-- Information shown follows --
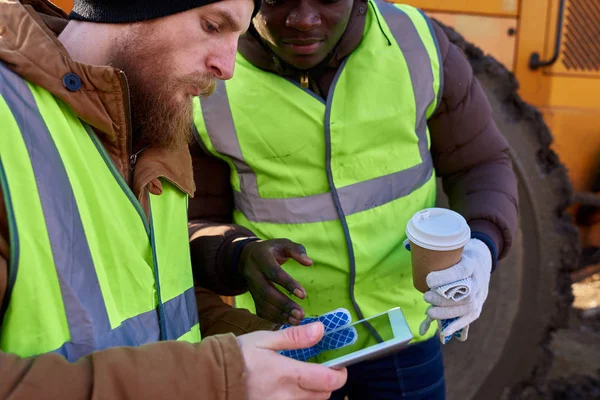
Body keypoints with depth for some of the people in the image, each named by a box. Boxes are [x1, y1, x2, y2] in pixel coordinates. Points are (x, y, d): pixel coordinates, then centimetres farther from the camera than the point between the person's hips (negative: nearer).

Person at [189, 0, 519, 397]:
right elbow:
-- Information shown concluded --
Report every line of the material that contains the word "farther".

Body keypoints with depth for some of the people in the image, each named by a box. Boxes are [x1, y1, x2, y2] in pixel coordinates. Points are (x, y, d): pixel coordinates, then centimetres farther from the camera than the point between the person's hips (negative: nearer).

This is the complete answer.